▶ [Task prompt]: Restate, exactly and without pictures, the lines from the start of the listing below through the line holding "right shoulder: (240, 1003)".

* * *

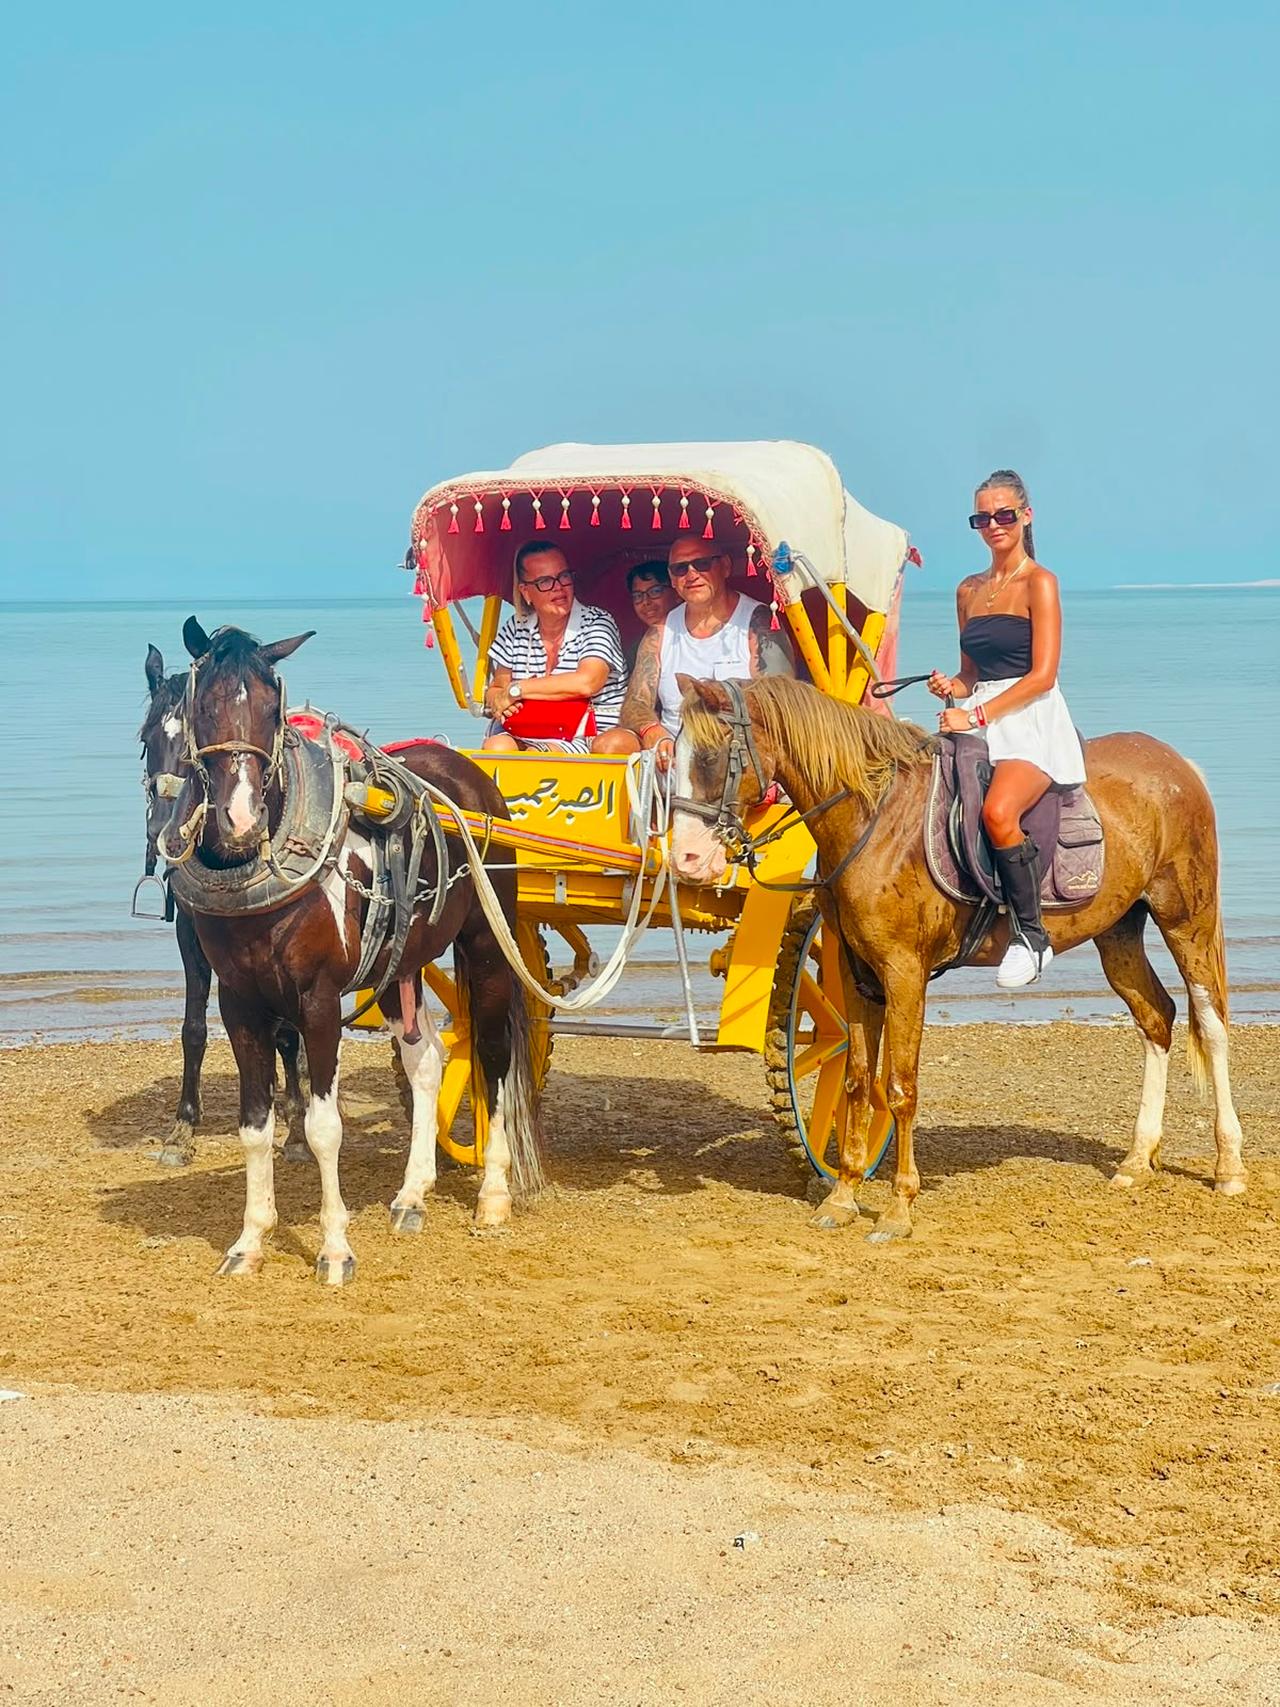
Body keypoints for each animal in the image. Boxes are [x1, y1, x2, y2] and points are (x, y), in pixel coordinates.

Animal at [140, 645, 306, 1165]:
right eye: (147, 738)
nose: (163, 831)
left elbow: (285, 1034)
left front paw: (296, 1132)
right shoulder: (191, 931)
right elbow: (195, 1027)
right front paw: (182, 1130)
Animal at [158, 618, 543, 1284]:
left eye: (272, 708)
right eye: (203, 706)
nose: (239, 819)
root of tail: (466, 774)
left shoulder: (316, 1002)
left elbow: (323, 1128)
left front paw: (334, 1248)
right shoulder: (240, 1003)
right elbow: (255, 1127)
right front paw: (250, 1240)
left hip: (487, 948)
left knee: (494, 1056)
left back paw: (493, 1194)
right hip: (398, 965)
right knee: (427, 1061)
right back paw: (413, 1193)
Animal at [670, 674, 1247, 1243]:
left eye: (712, 756)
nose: (685, 858)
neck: (878, 819)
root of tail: (1175, 765)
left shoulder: (904, 973)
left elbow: (899, 1087)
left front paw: (899, 1208)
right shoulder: (857, 973)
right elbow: (857, 1082)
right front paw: (843, 1196)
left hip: (1186, 922)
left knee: (1212, 1025)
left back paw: (1229, 1166)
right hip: (1118, 933)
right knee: (1157, 1018)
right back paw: (1137, 1159)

* * *

▶ [Finished exercise]:
Body keypoints for each animal in the image. Boxes are [x1, y1, x2, y2] and points are (x, y), in pixel coordinates.

Animal at [140, 645, 306, 1165]:
right eye: (147, 738)
nose: (163, 831)
left elbow: (285, 1034)
left front paw: (296, 1132)
right shoulder: (191, 931)
right elbow: (195, 1027)
right front paw: (182, 1130)
Animal at [158, 618, 543, 1284]:
left eye: (272, 708)
right eye: (203, 706)
nose: (239, 819)
root of tail: (466, 774)
left shoulder: (316, 1002)
left elbow: (323, 1128)
left front paw: (334, 1248)
right shoulder: (240, 1003)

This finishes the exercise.